Results of tests exploring the influence of tree shape on reconstructed tree distances.

shapeEffect

Format

A list of length 21. Each entry of the list is named according to the abbreviation of the corresponding method (see 'Methods tested' below).

Each entry is itself a list of ten elements. Each element contains a numeric vector listing the distances between each pair of trees with shape x and shape y, where:

x = 1, 1, 1, 1, 2, 2, 2, 3, 3, 4 and y = 1, 2, 3, 4, 2, 3, 4, 3, 4, 4.

As trees are not compared with themselves (to avoid zero distances), elements where x = y contain 4 950 distances, whereas other elements contain 5 050 distances.

Source

Scripts used to generate data objects are housed in the data-raw directory.

Details

For each of the four binary unrooted tree shapes on eight leaves, I labelled leaves at random until I had generated 100 distinct trees.

I measured the distance from each tree to each of the other 399 trees.

For analysis of this data, see the accompanying vignette.

Methods tested

  • pid: Phylogenetic Information Distance (Smith 2020)

  • msid: Matching Split Information Distance (Smith 2020)

  • cid: Clustering Information Distance (Smith 2020)

  • qd: Quartet divergence (Smith 2019)

  • nye: Nye et al. tree distance (Nye et al. 2006)

  • jnc2, jnc4: Jaccard-Robinson-Foulds distances with k = 2, 4, conflicting pairings prohibited ('no-conflict')

  • joc2, jco4: Jaccard-Robinson-Foulds distances with k = 2, 4, conflicting pairings permitted ('conflict-ok')

  • ms: Matching Split Distance (Bogdanowicz & Giaro 2012)

  • mast: Size of Maximum Agreement Subtree (Valiente 2009)

  • masti: Information content of Maximum Agreement Subtree

  • nni_l, nni_t, nni_u: Lower bound, tight upper bound, and upper bound for nearest-neighbour interchange distance (Li et al. 1996)

  • spr: Approximate SPR distance

  • tbr_l, tbr_u: Lower and upper bound for tree bisection and reconnection (TBR) distance, calculated using TBRDist

  • rf: Robinson-Foulds distance (Robinson & Foulds 1981)

  • icrf: Information-corrected Robinson-Foulds distance (Smith 2020)

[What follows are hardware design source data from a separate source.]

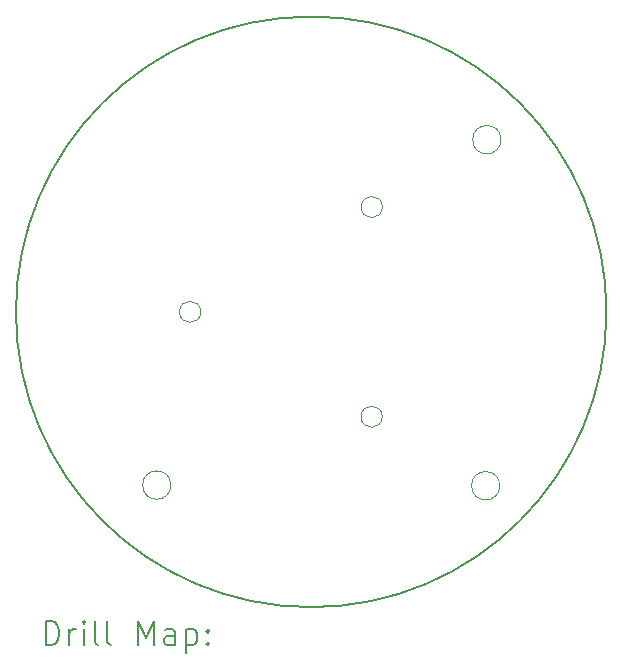
<source format=gbr>
%TF.GenerationSoftware,KiCad,Pcbnew,8.0.4*%
%TF.CreationDate,2024-09-16T16:09:39+01:00*%
%TF.ProjectId,algoritmi_motor_buttons_kicad,616c676f-7269-4746-9d69-5f6d6f746f72,rev?*%
%TF.SameCoordinates,Original*%
%TF.FileFunction,Drillmap*%
%TF.FilePolarity,Positive*%
%FSLAX45Y45*%
G04 Gerber Fmt 4.5, Leading zero omitted, Abs format (unit mm)*
G04 Created by KiCad (PCBNEW 8.0.4) date 2024-09-16 16:09:39*
%MOMM*%
%LPD*%
G01*
G04 APERTURE LIST*
%ADD10C,0.180000*%
%ADD11C,0.090000*%
%ADD12C,0.200000*%
G04 APERTURE END LIST*
D10*
X16787622Y-9073077D02*
G75*
G02*
X11787622Y-9073077I-2500000J0D01*
G01*
X11787622Y-9073077D02*
G75*
G02*
X16787622Y-9073077I2500000J0D01*
G01*
D11*
X13100000Y-10540000D02*
G75*
G02*
X12860000Y-10540000I-120000J0D01*
G01*
X12860000Y-10540000D02*
G75*
G02*
X13100000Y-10540000I120000J0D01*
G01*
X14890699Y-8185455D02*
G75*
G02*
X14710699Y-8185455I-90000J0D01*
G01*
X14710699Y-8185455D02*
G75*
G02*
X14890699Y-8185455I90000J0D01*
G01*
X15885000Y-10545000D02*
G75*
G02*
X15645000Y-10545000I-120000J0D01*
G01*
X15645000Y-10545000D02*
G75*
G02*
X15885000Y-10545000I120000J0D01*
G01*
X15895000Y-7615000D02*
G75*
G02*
X15655000Y-7615000I-120000J0D01*
G01*
X15655000Y-7615000D02*
G75*
G02*
X15895000Y-7615000I120000J0D01*
G01*
X13352622Y-9073077D02*
G75*
G02*
X13172622Y-9073077I-90000J0D01*
G01*
X13172622Y-9073077D02*
G75*
G02*
X13352622Y-9073077I90000J0D01*
G01*
X14890008Y-9960927D02*
G75*
G02*
X14710008Y-9960927I-90000J0D01*
G01*
X14710008Y-9960927D02*
G75*
G02*
X14890008Y-9960927I90000J0D01*
G01*
D12*
X12039398Y-11893561D02*
X12039398Y-11693561D01*
X12039398Y-11693561D02*
X12087017Y-11693561D01*
X12087017Y-11693561D02*
X12115589Y-11703085D01*
X12115589Y-11703085D02*
X12134637Y-11722132D01*
X12134637Y-11722132D02*
X12144160Y-11741180D01*
X12144160Y-11741180D02*
X12153684Y-11779275D01*
X12153684Y-11779275D02*
X12153684Y-11807847D01*
X12153684Y-11807847D02*
X12144160Y-11845942D01*
X12144160Y-11845942D02*
X12134637Y-11864989D01*
X12134637Y-11864989D02*
X12115589Y-11884037D01*
X12115589Y-11884037D02*
X12087017Y-11893561D01*
X12087017Y-11893561D02*
X12039398Y-11893561D01*
X12239398Y-11893561D02*
X12239398Y-11760228D01*
X12239398Y-11798323D02*
X12248922Y-11779275D01*
X12248922Y-11779275D02*
X12258446Y-11769751D01*
X12258446Y-11769751D02*
X12277494Y-11760228D01*
X12277494Y-11760228D02*
X12296541Y-11760228D01*
X12363208Y-11893561D02*
X12363208Y-11760228D01*
X12363208Y-11693561D02*
X12353684Y-11703085D01*
X12353684Y-11703085D02*
X12363208Y-11712609D01*
X12363208Y-11712609D02*
X12372732Y-11703085D01*
X12372732Y-11703085D02*
X12363208Y-11693561D01*
X12363208Y-11693561D02*
X12363208Y-11712609D01*
X12487017Y-11893561D02*
X12467970Y-11884037D01*
X12467970Y-11884037D02*
X12458446Y-11864989D01*
X12458446Y-11864989D02*
X12458446Y-11693561D01*
X12591779Y-11893561D02*
X12572732Y-11884037D01*
X12572732Y-11884037D02*
X12563208Y-11864989D01*
X12563208Y-11864989D02*
X12563208Y-11693561D01*
X12820351Y-11893561D02*
X12820351Y-11693561D01*
X12820351Y-11693561D02*
X12887018Y-11836418D01*
X12887018Y-11836418D02*
X12953684Y-11693561D01*
X12953684Y-11693561D02*
X12953684Y-11893561D01*
X13134637Y-11893561D02*
X13134637Y-11788799D01*
X13134637Y-11788799D02*
X13125113Y-11769751D01*
X13125113Y-11769751D02*
X13106065Y-11760228D01*
X13106065Y-11760228D02*
X13067970Y-11760228D01*
X13067970Y-11760228D02*
X13048922Y-11769751D01*
X13134637Y-11884037D02*
X13115589Y-11893561D01*
X13115589Y-11893561D02*
X13067970Y-11893561D01*
X13067970Y-11893561D02*
X13048922Y-11884037D01*
X13048922Y-11884037D02*
X13039398Y-11864989D01*
X13039398Y-11864989D02*
X13039398Y-11845942D01*
X13039398Y-11845942D02*
X13048922Y-11826894D01*
X13048922Y-11826894D02*
X13067970Y-11817370D01*
X13067970Y-11817370D02*
X13115589Y-11817370D01*
X13115589Y-11817370D02*
X13134637Y-11807847D01*
X13229875Y-11760228D02*
X13229875Y-11960228D01*
X13229875Y-11769751D02*
X13248922Y-11760228D01*
X13248922Y-11760228D02*
X13287018Y-11760228D01*
X13287018Y-11760228D02*
X13306065Y-11769751D01*
X13306065Y-11769751D02*
X13315589Y-11779275D01*
X13315589Y-11779275D02*
X13325113Y-11798323D01*
X13325113Y-11798323D02*
X13325113Y-11855466D01*
X13325113Y-11855466D02*
X13315589Y-11874513D01*
X13315589Y-11874513D02*
X13306065Y-11884037D01*
X13306065Y-11884037D02*
X13287018Y-11893561D01*
X13287018Y-11893561D02*
X13248922Y-11893561D01*
X13248922Y-11893561D02*
X13229875Y-11884037D01*
X13410827Y-11874513D02*
X13420351Y-11884037D01*
X13420351Y-11884037D02*
X13410827Y-11893561D01*
X13410827Y-11893561D02*
X13401303Y-11884037D01*
X13401303Y-11884037D02*
X13410827Y-11874513D01*
X13410827Y-11874513D02*
X13410827Y-11893561D01*
X13410827Y-11769751D02*
X13420351Y-11779275D01*
X13420351Y-11779275D02*
X13410827Y-11788799D01*
X13410827Y-11788799D02*
X13401303Y-11779275D01*
X13401303Y-11779275D02*
X13410827Y-11769751D01*
X13410827Y-11769751D02*
X13410827Y-11788799D01*
M02*

</source>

  • path: Path distance (Steel & Penny 1993)

References

Bogdanowicz D, Giaro K (2012). “Matching split distance for unrooted binary phylogenetic trees.” IEEE/ACM Transactions on Computational Biology and Bioinformatics, 9(1), 150--160. doi: 10.1109/TCBB.2011.48 .

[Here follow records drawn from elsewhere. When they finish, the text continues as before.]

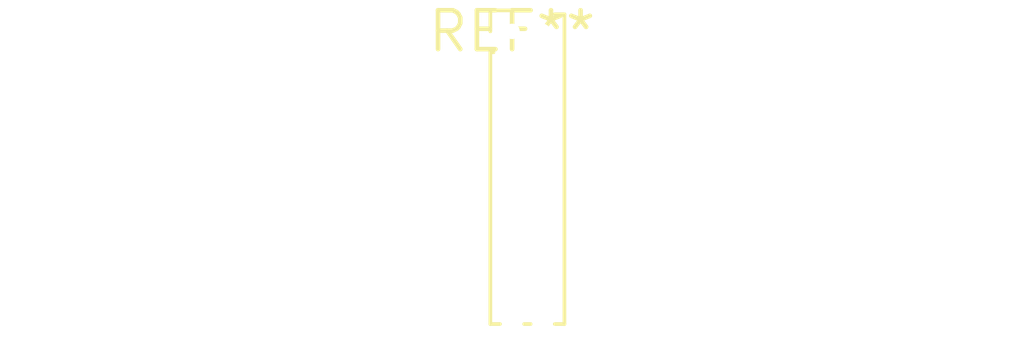
<source format=kicad_pcb>
(kicad_pcb (version 20240108) (generator pcbnew)

  (general
    (thickness 1.6)
  )

  (paper "A4")
  (layers
    (0 "F.Cu" signal)
    (31 "B.Cu" signal)
    (32 "B.Adhes" user "B.Adhesive")
    (33 "F.Adhes" user "F.Adhesive")
    (34 "B.Paste" user)
    (35 "F.Paste" user)
    (36 "B.SilkS" user "B.Silkscreen")
    (37 "F.SilkS" user "F.Silkscreen")
    (38 "B.Mask" user)
    (39 "F.Mask" user)
    (40 "Dwgs.User" user "User.Drawings")
    (41 "Cmts.User" user "User.Comments")
    (42 "Eco1.User" user "User.Eco1")
    (43 "Eco2.User" user "User.Eco2")
    (44 "Edge.Cuts" user)
    (45 "Margin" user)
    (46 "B.CrtYd" user "B.Courtyard")
    (47 "F.CrtYd" user "F.Courtyard")
    (48 "B.Fab" user)
    (49 "F.Fab" user)
    (50 "User.1" user)
    (51 "User.2" user)
    (52 "User.3" user)
    (53 "User.4" user)
    (54 "User.5" user)
    (55 "User.6" user)
    (56 "User.7" user)
    (57 "User.8" user)
    (58 "User.9" user)
  )

  (setup
    (pad_to_mask_clearance 0)
    (pcbplotparams
      (layerselection 0x00010fc_ffffffff)
      (plot_on_all_layers_selection 0x0000000_00000000)
      (disableapertmacros false)
      (usegerberextensions false)
      (usegerberattributes false)
      (usegerberadvancedattributes false)
      (creategerberjobfile false)
      (dashed_line_dash_ratio 12.000000)
      (dashed_line_gap_ratio 3.000000)
      (svgprecision 4)
      (plotframeref false)
      (viasonmask false)
      (mode 1)
      (useauxorigin false)
      (hpglpennumber 1)
      (hpglpenspeed 20)
      (hpglpendiameter 15.000000)
      (dxfpolygonmode false)
      (dxfimperialunits false)
      (dxfusepcbnewfont false)
      (psnegative false)
      (psa4output false)
      (plotreference false)
      (plotvalue false)
      (plotinvisibletext false)
      (sketchpadsonfab false)
      (subtractmaskfromsilk false)
      (outputformat 1)
      (mirror false)
      (drillshape 1)
      (scaleselection 1)
      (outputdirectory "")
    )
  )

  (net 0 "")

  (footprint "PinHeader_2x10_P1.00mm_Vertical" (layer "F.Cu") (at 0 0))

)

</source>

Li M, Tromp J, Zhang L (1996). “Some notes on the nearest neighbour interchange distance.” In Goos G, Hartmanis J, Leeuwen J, Cai J, Wong CK (eds.), Computing and Combinatorics, volume 1090, 343--351. Springer, Berlin, Heidelberg. ISBN 978-3-540-61332-9 978-3-540-68461-9, doi: 10.1007/3-540-61332-3_168 .

Kendall M, Colijn C (2016). “Mapping phylogenetic trees to reveal distinct patterns of evolution.” Molecular Biology and Evolution, 33(10), 2735--2743. doi: 10.1093/molbev/msw124 .

Nye TMW, Liò P, Gilks WR (2006). “A novel algorithm and web-based tool for comparing two alternative phylogenetic trees.” Bioinformatics, 22(1), 117--119. doi: 10.1093/bioinformatics/bti720 .

Robinson DF, Foulds LR (1981). “Comparison of phylogenetic trees.” Mathematical Biosciences, 53(1-2), 131--147. doi: 10.1016/0025-5564(81)90043-2 .

Smith MR (2019). “Bayesian and parsimony approaches reconstruct informative trees from simulated morphological datasets.” Biology Letters, 15, 20180632. doi: 10.1098/rsbl.2018.0632 .

Smith MR (2020). “Information theoretic Generalized Robinson-Foulds metrics for comparing phylogenetic trees.” Bioinformatics, online ahead of print. doi: 10.1093/bioinformatics/btaa614 .

Steel MA, Penny D (1993). “Distributions of tree comparison metrics---some new results.” Systematic Biology, 42(2), 126--141. doi: 10.1093/sysbio/42.2.126 .

Valiente G (2009). Combinatorial Pattern Matching Algorithms in Computational Biology using Perl and R, CRC Mathematical and Computing Biology Series. CRC Press, Boca Raton.